Kommentar von Otto Bruckner, stellvertretender Vorsitzender der Partei der Arbeit Österreichs (PdA)
Die ukrainische Politelite und mit ihr ein Teil der reaktionärsten Regierungen Europas und der Welt wollen Russland nicht mehr als ständiges Mitglied im UNO-Sicherheitsrat haben. Sie nehmen die routinemäßige Vorsitzführung Russlands zum Anlass für diese Forderung. Als Begründung wird angeführt, dass doch kein Land dem Sicherheitsrat angehören könne, das einen Überfall auf ein anderes Land begangen habe. Nun, nach dieser Logik hätten die USA, Großbritannien und Frankreich schon längst aus dem Gremium entfernt werden müssen. Auch China hätte seinen ständigen Sitz schon verlieren müssen.

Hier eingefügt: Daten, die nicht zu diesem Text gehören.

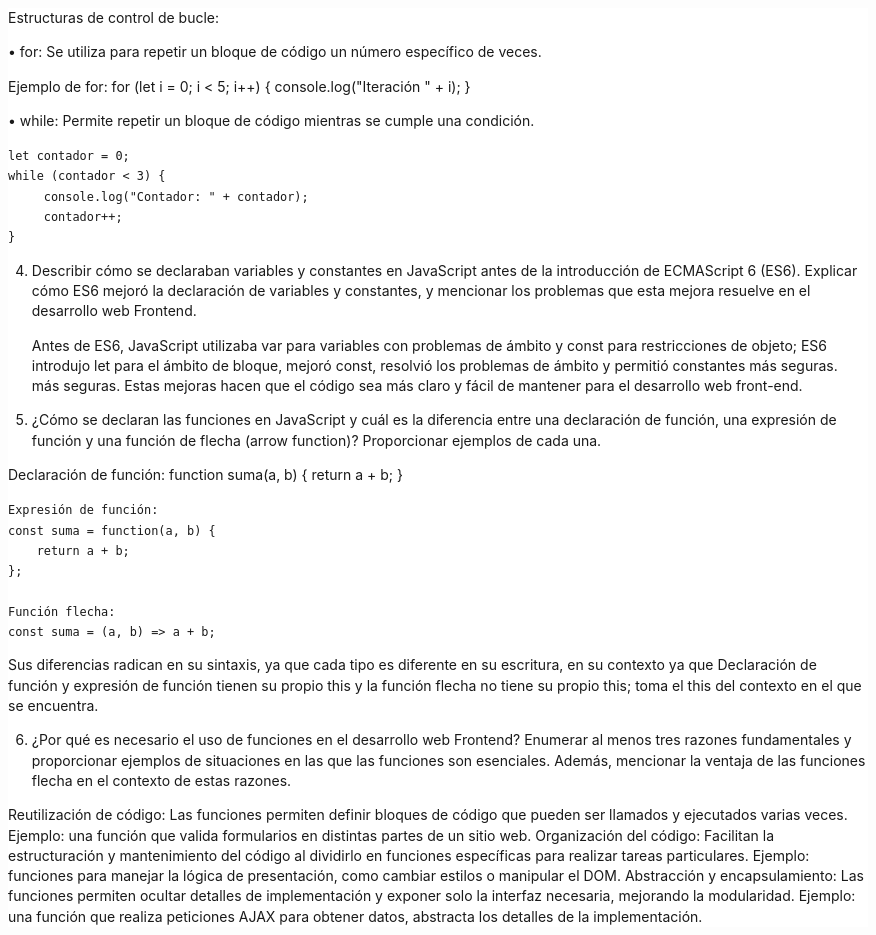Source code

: Estructuras de control de bucle:

•	for: Se utiliza para repetir un bloque de código un número específico de veces.

Ejemplo de for:
for (let i = 0; i < 5; i++) {
    console.log("Iteración " + i);
}

•	while: Permite repetir un bloque de código mientras se cumple una condición.
	
	let contador = 0;
	while (contador < 3) {
   		 console.log("Contador: " + contador);
   		 contador++;
	}

	


4.	Describir cómo se declaraban variables y constantes en JavaScript antes de la introducción de ECMAScript 6 (ES6). Explicar cómo ES6 mejoró la declaración de variables y constantes, y mencionar los problemas que esta mejora resuelve en el desarrollo web Frontend.

	Antes de ES6, JavaScript utilizaba var para variables con problemas de ámbito y const para restricciones de objeto; ES6 introdujo let para el ámbito de bloque, mejoró const, resolvió los problemas de ámbito y permitió constantes más seguras. más seguras. Estas mejoras hacen que el código sea más claro y fácil de mantener para el desarrollo web front-end.
	
5.	¿Cómo se declaran las funciones en JavaScript y cuál es la diferencia entre una declaración de función, una expresión de función y una función de flecha (arrow function)? Proporcionar ejemplos de cada una.

Declaración de función:
function suma(a, b) {
  return a + b;
	}

	Expresión de función:
	const suma = function(a, b) {
 		return a + b;
	};

	Función flecha:
	const suma = (a, b) => a + b;

Sus diferencias radican en su sintaxis, ya que cada tipo es diferente en su escritura, en su contexto ya que Declaración de función y expresión de función tienen su propio   this y la función flecha no tiene su propio this; toma el this del contexto en el que se encuentra.
	
6.	¿Por qué es necesario el uso de funciones en el desarrollo web Frontend? Enumerar al menos tres razones fundamentales y proporcionar ejemplos de situaciones en las que las funciones son esenciales. Además, mencionar la ventaja de las funciones flecha en el contexto de estas razones.

Reutilización de código: Las funciones permiten definir bloques de código que pueden ser llamados y ejecutados varias veces. Ejemplo: una función que valida formularios en distintas partes de un sitio web.
Organización del código: Facilitan la estructuración y mantenimiento del código al dividirlo en funciones específicas para realizar tareas particulares. Ejemplo: funciones para manejar la lógica de presentación, como cambiar estilos o manipular el DOM.
Abstracción y encapsulamiento: Las funciones permiten ocultar detalles de implementación y exponer solo la interfaz necesaria, mejorando la modularidad. Ejemplo: una función que realiza peticiones AJAX para obtener datos, abstracta los detalles de la implementación.
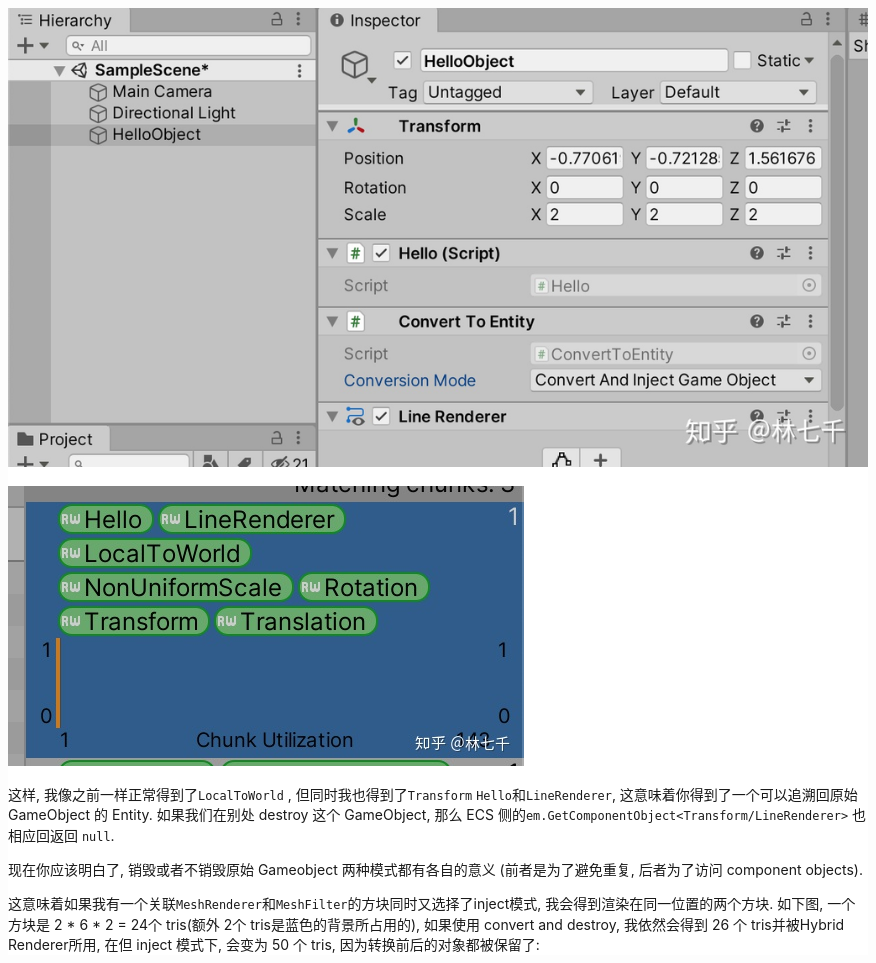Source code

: ![img](../../public/images/2020-10-19-game-object-conversion-and-subscene/v2-3a5a13b66d3362a1fbf6e30aa20a6223_720w.jpg)

![img](../../public/images/2020-10-19-game-object-conversion-and-subscene/v2-b635d5f273e58223e298b87a1edebc82_720w.jpg)

这样, 我像之前一样正常得到了`LocalToWorld` , 但同时我也得到了`Transform` `Hello`和`LineRenderer`, 这意味着你得到了一个可以追溯回原始 GameObject 的 Entity. 如果我们在别处 destroy 这个 GameObject, 那么 ECS 侧的`em.GetComponentObject<Transform/LineRenderer>` 也相应回返回 `null`.

现在你应该明白了, 销毁或者不销毁原始 Gameobject 两种模式都有各自的意义 (前者是为了避免重复, 后者为了访问 component objects).

这意味着如果我有一个关联`MeshRenderer`和`MeshFilter`的方块同时又选择了inject模式, 我会得到渲染在同一位置的两个方块. 如下图, 一个方块是 2 \* 6 \* 2 = 24个 tris(额外 2个 tris是蓝色的背景所占用的), 如果使用 convert and destroy, 我依然会得到 26 个 tris并被Hybrid Renderer所用, 在但 inject 模式下, 会变为 50 个 tris, 因为转换前后的对象都被保留了:
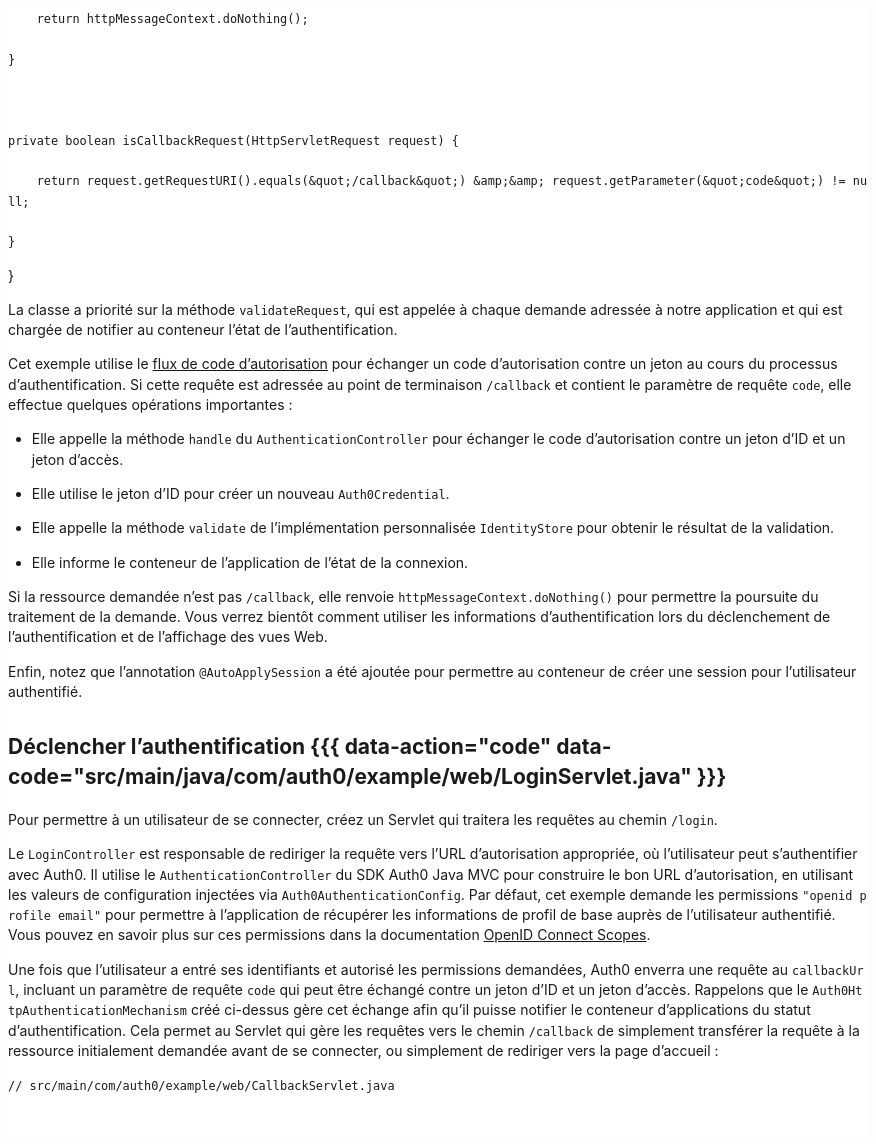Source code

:         return httpMessageContext.doNothing();

    }



    private boolean isCallbackRequest(HttpServletRequest request) {

        return request.getRequestURI().equals(&quot;/callback&quot;) &amp;&amp; request.getParameter(&quot;code&quot;) != null;

    }

}

</code></pre>

</p><p>La classe a priorité sur la méthode <code>validateRequest</code>, qui est appelée à chaque demande adressée à notre application et qui est chargée de notifier au conteneur l’état de l’authentification.</p><p>Cet exemple utilise le <a href="https://auth0.com/docs/flows/concepts/auth-code" target="_blank" >flux de code d’autorisation</a> pour échanger un code d’autorisation contre un jeton au cours du processus d’authentification. Si cette requête est adressée au point de terminaison <code>/callback</code> et contient le paramètre de requête <code>code</code>, elle effectue quelques opérations importantes :</p><ul><li><p>Elle appelle la méthode <code>handle</code> du <code>AuthenticationController</code> pour échanger le code d’autorisation contre un jeton d’ID et un jeton d’accès.</p></li><li><p>Elle utilise le jeton d’ID pour créer un nouveau <code>Auth0Credential</code>.</p></li><li><p>Elle appelle la méthode <code>validate</code> de l’implémentation personnalisée <code>IdentityStore</code> pour obtenir le résultat de la validation.</p></li><li><p>Elle informe le conteneur de l’application de l’état de la connexion.</p></li></ul><p>Si la ressource demandée n’est pas <code>/callback</code>, elle renvoie <code>httpMessageContext.doNothing()</code> pour permettre la poursuite du traitement de la demande. Vous verrez bientôt comment utiliser les informations d’authentification lors du déclenchement de l’authentification et de l’affichage des vues Web.</p><p>Enfin, notez que l’annotation <code>@AutoApplySession</code> a été ajoutée pour permettre au conteneur de créer une session pour l’utilisateur authentifié.</p>

## Déclencher l’authentification {{{ data-action="code" data-code="src/main/java/com/auth0/example/web/LoginServlet.java" }}}


<p>Pour permettre à un utilisateur de se connecter, créez un Servlet qui traitera les requêtes au chemin <code>/login</code>.</p><p>Le <code>LoginController</code> est responsable de rediriger la requête vers l’URL d’autorisation appropriée, où l’utilisateur peut s’authentifier avec Auth0. Il utilise le <code>AuthenticationController</code> du SDK Auth0 Java MVC pour construire le bon URL d’autorisation, en utilisant les valeurs de configuration injectées via <code>Auth0AuthenticationConfig</code>. Par défaut, cet exemple demande les permissions <code>&quot;openid profile email&quot;</code> pour permettre à l’application de récupérer les informations de profil de base auprès de l’utilisateur authentifié. Vous pouvez en savoir plus sur ces permissions dans la documentation <a href="https://auth0.com/docs/scopes/current/oidc-scopes" target="_blank" >OpenID Connect Scopes</a>.</p><p>Une fois que l’utilisateur a entré ses identifiants et autorisé les permissions demandées, Auth0 enverra une requête au <code>callbackUrl</code>, incluant un paramètre de requête <code>code</code> qui peut être échangé contre un jeton d’ID et un jeton d’accès. Rappelons que le <code>Auth0HttpAuthenticationMechanism</code> créé ci-dessus gère cet échange afin qu’il puisse notifier le conteneur d’applications du statut d’authentification. Cela permet au Servlet qui gère les requêtes vers le chemin <code>/callback</code> de simplement transférer la requête à la ressource initialement demandée avant de se connecter, ou simplement de rediriger vers la page d’accueil :</p><p><pre><code class="language-javascript">// src/main/com/auth0/example/web/CallbackServlet.java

Frankreich hat seit der Gründung des Sicherheitsrats im Jahr 1946 seine blutigen Aufstandsbekämpfungen und Kriege in seinen (inzwischen ehemaligen) Kolonien geführt; hier seien vor allem die brutalen Kriege in Französisch-Indochina (1946–54) und später in Algerien (1956–62) genannt. Es beteiligte sich direkt oder indirekt an zahlreichen Umstürzen, nahm an US-Kriegen teil und zettelte Kriege in ehemaligen Kolonien an.

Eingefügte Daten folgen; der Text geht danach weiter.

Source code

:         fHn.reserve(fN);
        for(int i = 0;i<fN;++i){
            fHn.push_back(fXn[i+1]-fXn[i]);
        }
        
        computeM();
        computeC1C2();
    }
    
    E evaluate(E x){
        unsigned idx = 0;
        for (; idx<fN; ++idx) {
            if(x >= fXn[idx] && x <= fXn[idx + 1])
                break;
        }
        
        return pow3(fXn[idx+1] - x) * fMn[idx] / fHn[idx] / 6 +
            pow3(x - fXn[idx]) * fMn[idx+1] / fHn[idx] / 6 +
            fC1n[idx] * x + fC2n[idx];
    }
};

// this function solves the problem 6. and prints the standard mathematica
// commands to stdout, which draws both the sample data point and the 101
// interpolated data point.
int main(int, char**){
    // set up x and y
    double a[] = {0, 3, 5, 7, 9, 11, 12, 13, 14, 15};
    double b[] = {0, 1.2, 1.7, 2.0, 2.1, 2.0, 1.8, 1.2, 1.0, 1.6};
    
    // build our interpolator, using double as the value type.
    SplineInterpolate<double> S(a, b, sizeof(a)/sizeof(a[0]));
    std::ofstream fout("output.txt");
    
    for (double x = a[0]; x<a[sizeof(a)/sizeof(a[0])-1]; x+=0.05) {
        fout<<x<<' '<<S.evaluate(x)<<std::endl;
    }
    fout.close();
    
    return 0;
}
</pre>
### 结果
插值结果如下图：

Auch das britische Empire führte brutale Kriege gegen die Unabhängigkeitsbewegungen in seinen Kolonien. Großbritannien war in fast alle Feldzüge und Umstürze des US-Imperialismus involviert, und ist es immer noch. Es bildet heute gemeinsam mit den USA, Australien und Kanada eine angelsächsiche Achse, die sowohl eine aggressive Politik gegen Russland, als auch gegen China betreibt. Nicht zu vergessen auch der von England begonnen Krieg mit Argentinien um die Falkland-Inseln.
Die USA schließlich werden seit 1945 kaum ein Jahr finden, in dem sie nicht ein anderes Land angegriffen haben, intervenierten, bombten, mit Drohnen töteten, ermorden und foltern ließen.

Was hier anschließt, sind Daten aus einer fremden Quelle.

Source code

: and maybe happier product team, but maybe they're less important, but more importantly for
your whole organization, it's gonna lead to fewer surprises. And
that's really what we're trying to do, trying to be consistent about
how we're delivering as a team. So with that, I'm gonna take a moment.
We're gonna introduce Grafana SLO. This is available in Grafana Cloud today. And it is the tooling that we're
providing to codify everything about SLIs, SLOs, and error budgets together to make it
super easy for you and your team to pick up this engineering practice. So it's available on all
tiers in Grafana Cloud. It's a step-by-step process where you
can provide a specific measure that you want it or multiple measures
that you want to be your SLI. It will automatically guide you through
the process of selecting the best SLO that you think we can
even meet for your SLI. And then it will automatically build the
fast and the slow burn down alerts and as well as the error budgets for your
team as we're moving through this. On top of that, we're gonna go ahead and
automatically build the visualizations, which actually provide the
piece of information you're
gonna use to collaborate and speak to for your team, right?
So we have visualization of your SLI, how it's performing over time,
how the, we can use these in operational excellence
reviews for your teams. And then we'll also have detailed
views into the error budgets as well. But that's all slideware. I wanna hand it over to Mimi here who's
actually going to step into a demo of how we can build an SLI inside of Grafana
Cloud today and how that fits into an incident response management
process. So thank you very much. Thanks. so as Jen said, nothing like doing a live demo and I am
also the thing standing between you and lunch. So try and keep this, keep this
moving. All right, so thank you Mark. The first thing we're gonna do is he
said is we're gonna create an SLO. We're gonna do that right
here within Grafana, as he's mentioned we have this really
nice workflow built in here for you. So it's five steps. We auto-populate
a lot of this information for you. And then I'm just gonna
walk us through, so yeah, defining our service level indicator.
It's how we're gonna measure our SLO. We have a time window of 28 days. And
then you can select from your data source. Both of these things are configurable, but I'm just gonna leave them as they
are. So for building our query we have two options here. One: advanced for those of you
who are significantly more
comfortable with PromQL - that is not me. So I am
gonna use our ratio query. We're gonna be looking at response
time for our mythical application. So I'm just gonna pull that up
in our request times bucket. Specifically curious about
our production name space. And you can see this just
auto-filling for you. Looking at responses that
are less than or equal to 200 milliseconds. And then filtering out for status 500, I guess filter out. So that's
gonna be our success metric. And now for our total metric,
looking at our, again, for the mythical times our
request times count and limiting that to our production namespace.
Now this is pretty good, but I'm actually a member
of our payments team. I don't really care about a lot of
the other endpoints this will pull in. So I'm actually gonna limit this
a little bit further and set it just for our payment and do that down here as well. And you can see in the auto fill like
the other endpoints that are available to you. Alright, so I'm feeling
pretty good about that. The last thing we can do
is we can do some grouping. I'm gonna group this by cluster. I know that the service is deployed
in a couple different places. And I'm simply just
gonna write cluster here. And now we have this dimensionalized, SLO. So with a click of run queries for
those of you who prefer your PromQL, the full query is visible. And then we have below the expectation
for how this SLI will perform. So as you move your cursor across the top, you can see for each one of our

Wären die Regeln also so, dass ständige Mitglieder des Sicherheitsrats ausgeschlossen werden, wenn sie ein anderes Land angreifen, gäbe es keine mehr, denn auch China ist da mit dem Angriff auf Vietnam 1979 nicht unbefleckt.
In den ehemaligen Kolonien der europäischen Imperialisten genießt Russland großes Ansehen. Das ist nicht so sehr das Verdienst des kapitalistischen Russland, sondern der sozialistischen UdSSR. Als deren Rechtsnachfolger profitiert Russland davon. Die Sowjetunion unterstützte die antikolonialen Befreiungskämpfe und war mit ihrem Gewicht in den internationalen Beziehungen ein Faktor, der nicht übergangen werden konnte, und der einen Gegenpol zu den imperialistischen Mächten bildete.
Dass sich ausgerechnet die gleichermaßen russophoben wie antikommunistischen Regierungen der Ukraine, Polens, Estlands, Lettlands und Litauens darüber aufregen, dass Russland den routinemäßigen Vorsitz im Sicherheitsrat hat, ist nicht weiter verwunderlich. Dass sie dabei bei Ländern wie der BRD Verständnis finden, ist da schon bedeutender. Die Architektur des UN-Sicherheitsrats mit seinen ständigen Mitgliedern UdSSR, Frankreich, Großbritannien, USA und China war ein Ergebnis des Sieges der antifaschistischen Kräfte über den deutschen Faschismus, dem größten Verbrecherregime in der jüngeren Geschichte der Menschheit. Da stünde es der BRD ganz gut an, nicht mit den Nazi-Verehrern im Baltikum und in der Ukraine mitzuheulen, denn gerade sie sollte jegliches Anstreifen an alten und neuen Nazis vermeiden.
Es wird so oder so eine neue – vielleicht sogar die von den BRICS-Staaten vorangetriebene multipolare – Weltordnung geben. Ob in diesem Ringen zwischen den verschiedenen imperialistischen Mächten die UNO auf der Strecke bleibt, wird man sehen. Es gibt genügend Kräfte, die sich das wünschen. Ihre Bedeutung wird ohnehin ständig heruntergeschraubt, und in nicht wenigen Fällen betreiben UNO-Teilorganisationen das Geschäft der USA und ihrer Verbündeten.